I have come to learn from him.
而我是来向他学习的。
“People like you are the best to train,” he says, sizing me up. “You don’t have bad habits or preconceived notions. You’re a blank slate.”
“像你这样的人是最好训练的,”他打量了我一下说,“你没有不良嗜好,也没什么先入为主的观念。你是一张白纸。”
We’re at Sightglass, a cafe near downtown San Francisco with a huge coffee roaster near the front door. But Ant and I are tucked away upstairs, cordoned behind a chain and a sign: “Training in Session.”
我们在旧金山闹市区附近的“透视镜”咖啡厅,正门旁边有个巨大的咖啡烘焙机。不过蚁子和我是躲在了楼上,一条链子把我们隔绝开来,上面挂着告示牌:“培训进行中”。
特里斯坦·瓦拉赫,人称“蚁子”,在旧金山教人们怎样做咖啡。
Such training centers are increasingly common, and not just at cafes: there are certification classes for baristas and even Camp Pull A-Shot, a four-day, three-night event. And there are also a growing number of regional and national “throwdowns” to find the most technically proficient, graceful makers of the best-tasting coffee drinks.
这样的培训中心现在越来越普遍,不止在咖啡厅里有,还有一些咖啡店员证书的培训课程,甚至还有“冲一杯训练营”,是一个四天三夜的活动。另外还有越来越多地区性和全国性的“挑战赛”,寻找技术最纯熟、风格最优雅并且能制作最美味咖啡的师傅。
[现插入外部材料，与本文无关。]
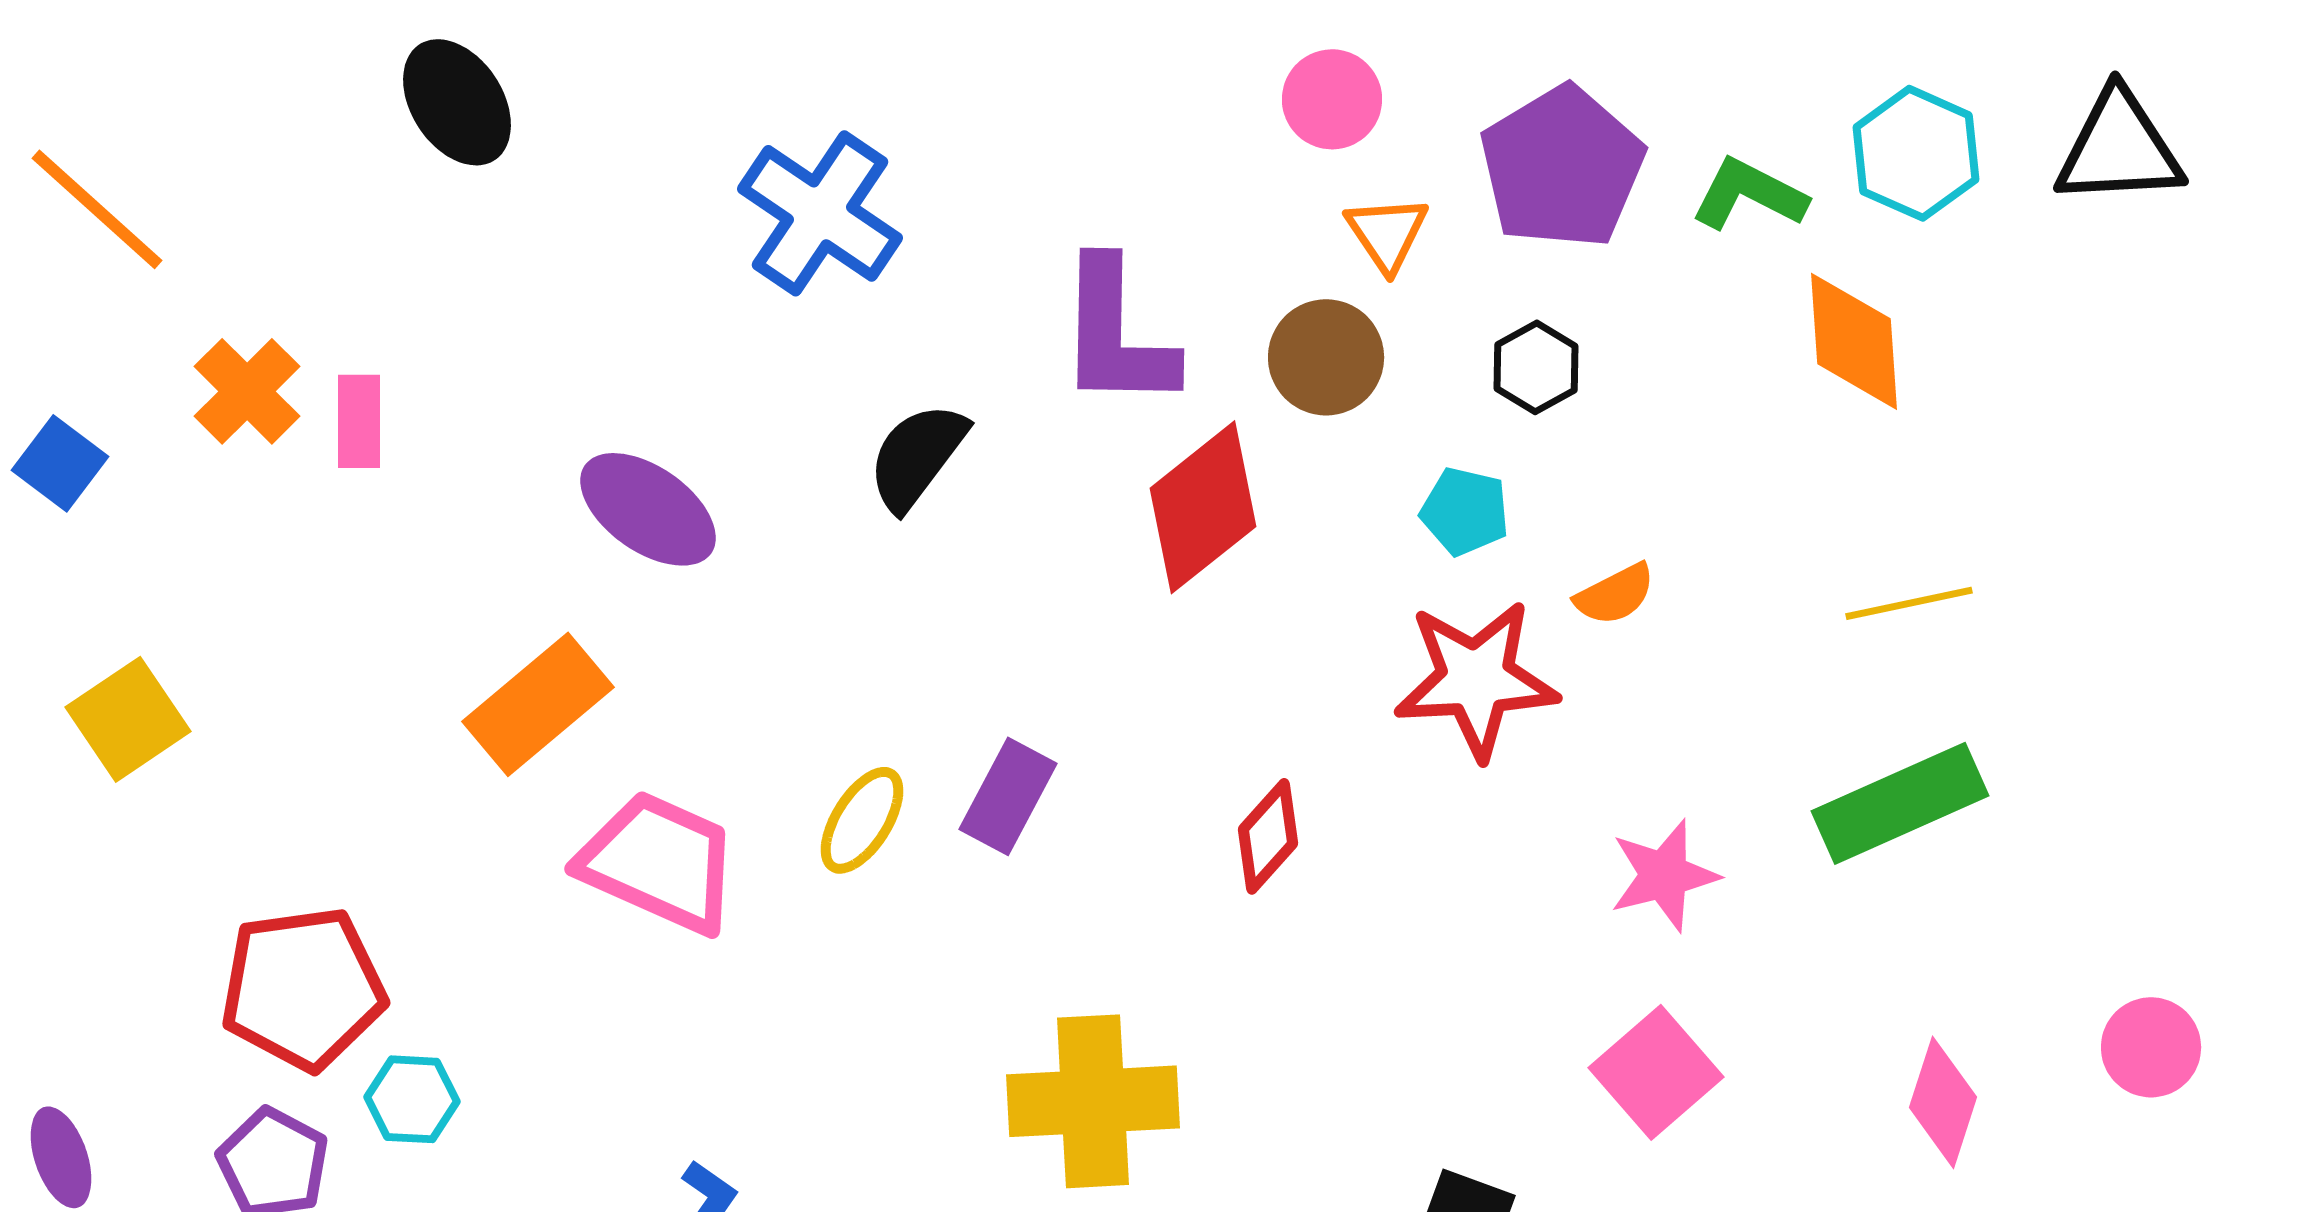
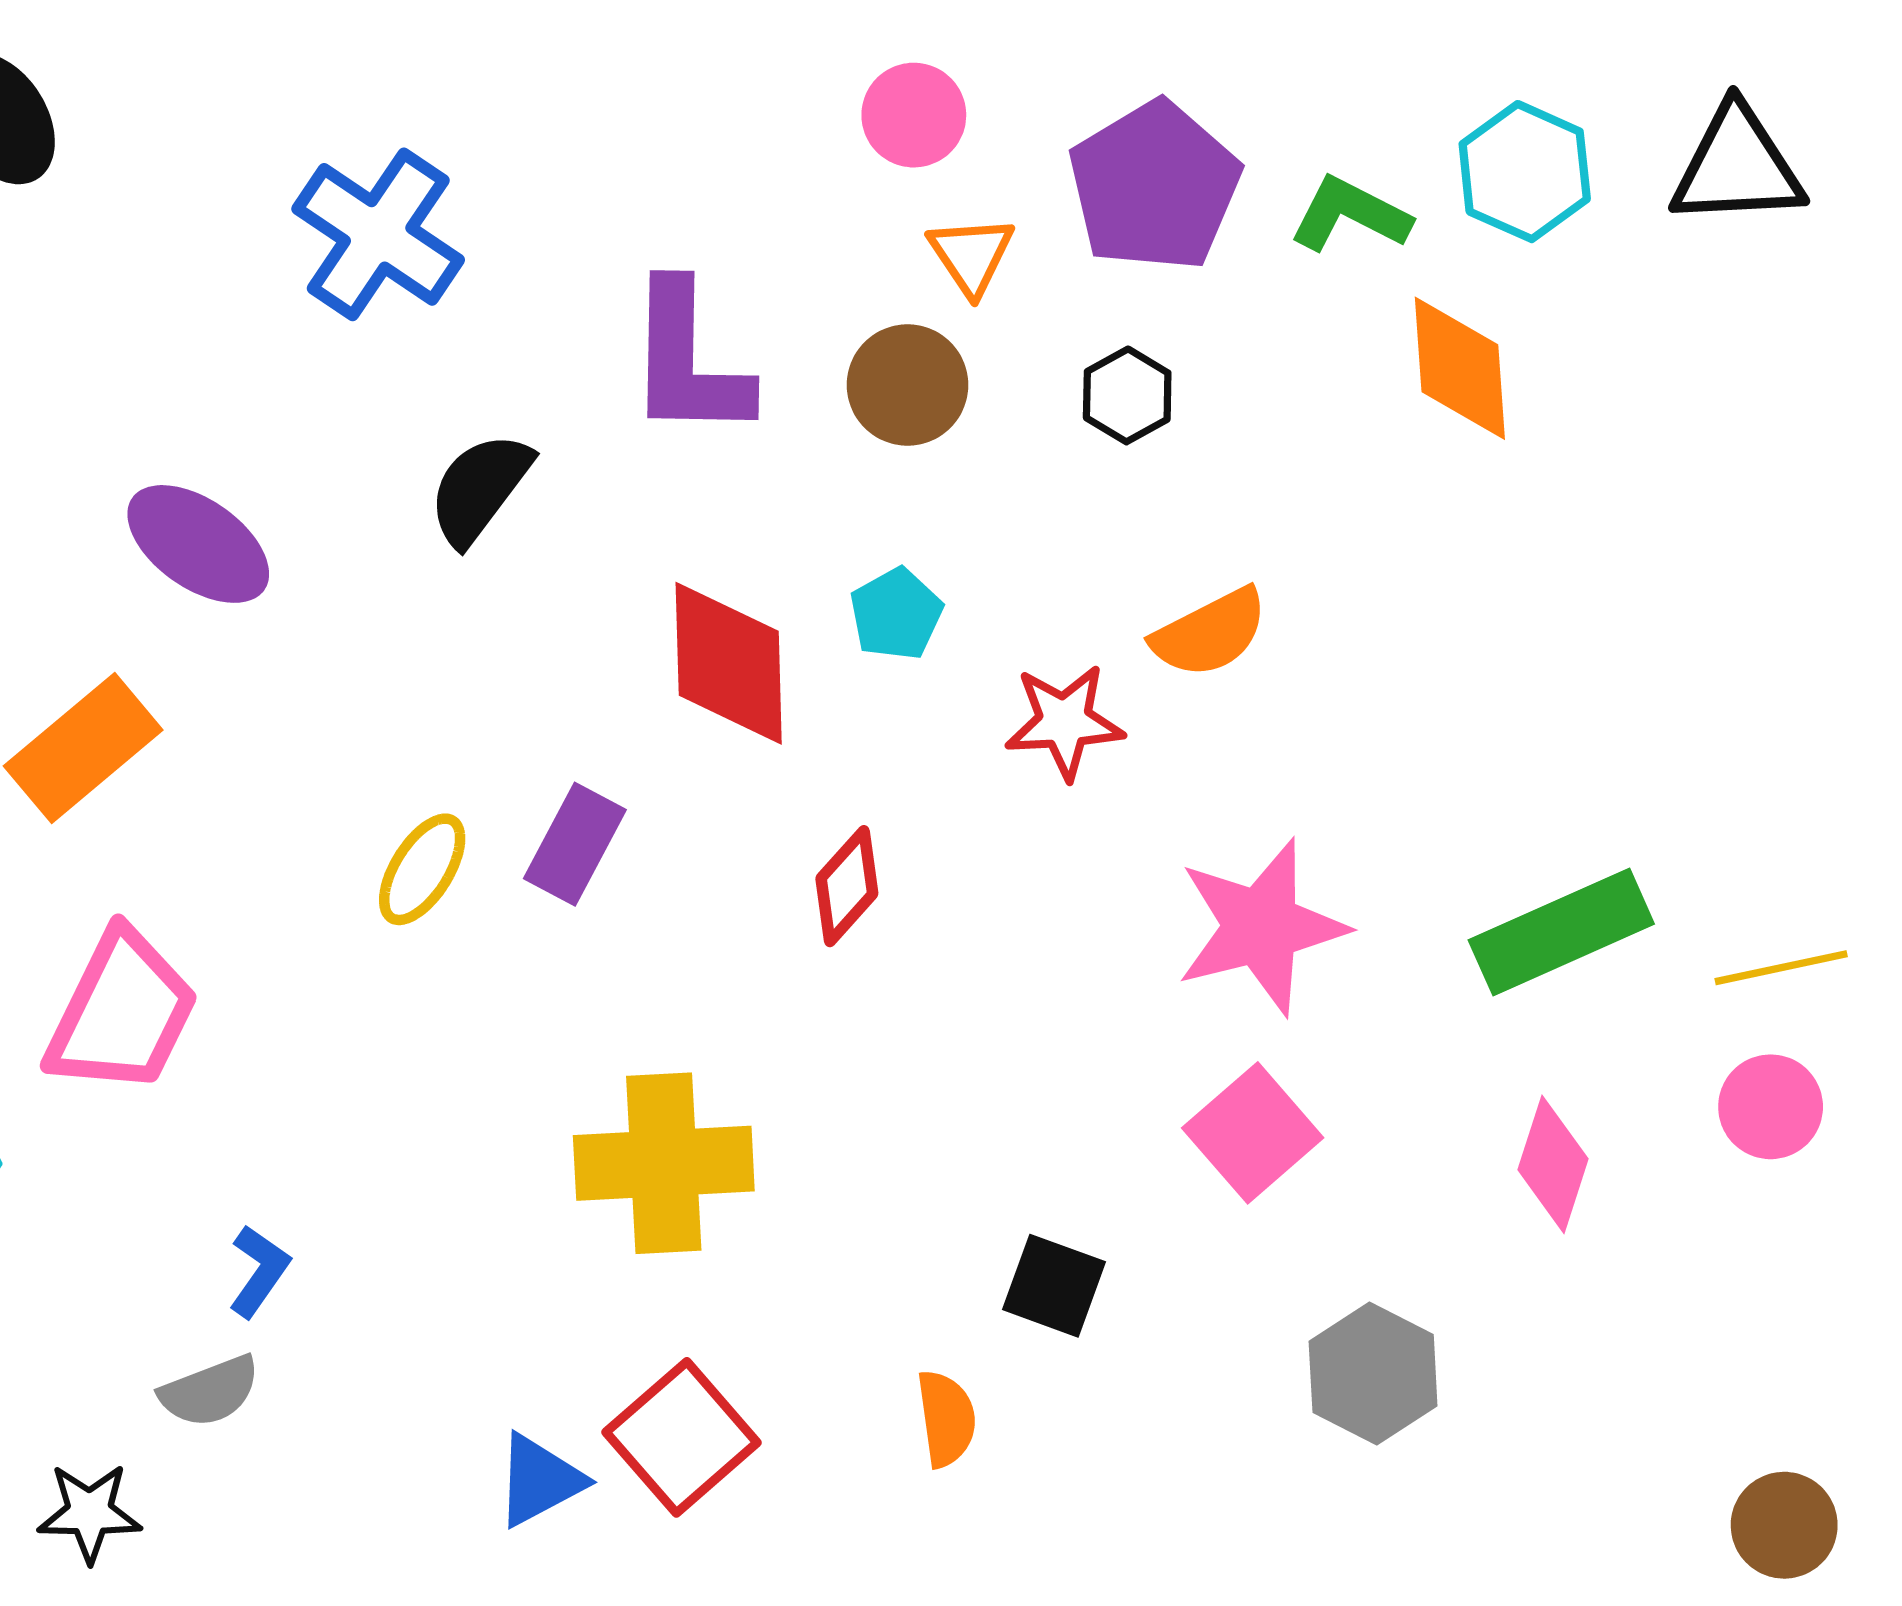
red diamond: (1203, 507) -> (729, 663), moved, turned -53
cyan pentagon: (1465, 511) -> (896, 614), moved, turned 30
orange semicircle: (1615, 594) -> (1210, 633), size x1.4
yellow line: (1909, 603) -> (1781, 968), moved
red star: (1476, 679) -> (1064, 722), size x0.7
green rectangle: (1900, 803) -> (1561, 932), moved
pink trapezoid: (659, 862) -> (122, 1013), moved, turned 92
pink star: (1664, 875) -> (1261, 927), size x1.5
Am I skeptical? Well, making coffee, even espresso, roughly entails pouring or pushing water through coffee. Sometimes by flicking a switch or pushing a button. Sure, Ant, you can up my coffee game, and then I’ll spend three days at Camp Let’s Make Oatmeal.
我对这些算是有点怀疑吗?好吧,冲咖啡,就算是特浓咖啡,也就基本上是在咖啡豆上加水和搅水,有时候就是拨个开关或者按个钮。来吧,蚁子兄,尽管吊高我的胃口,说服我花三天去上个类似“冲麦片训练营”的课程吧。
And, hey, I’m not precisely a blank slate. Without any training, I brew a very solid morning latte. And it’s superior to Starbucks, I brag to my wife, using only a $100 espresso maker and beans from a local cafe.
还有,哼,我可不完全是张白纸。没有受过训练,我也能每天早上弄出一杯像模像样的拿铁。而且我还跟我老婆吹嘘说,我只用一个100美元的咖啡机和本地随便一家咖啡店的咖啡豆,做出来也比星巴克的好。
“How hard can coffee be? It’s an attitude we’re constantly encountering,” noted Ellie Matuszak, director of professional development for the Specialty Coffee Association of America, a trade group with thousands of company members and 1,200 people in its growing Barista Guild.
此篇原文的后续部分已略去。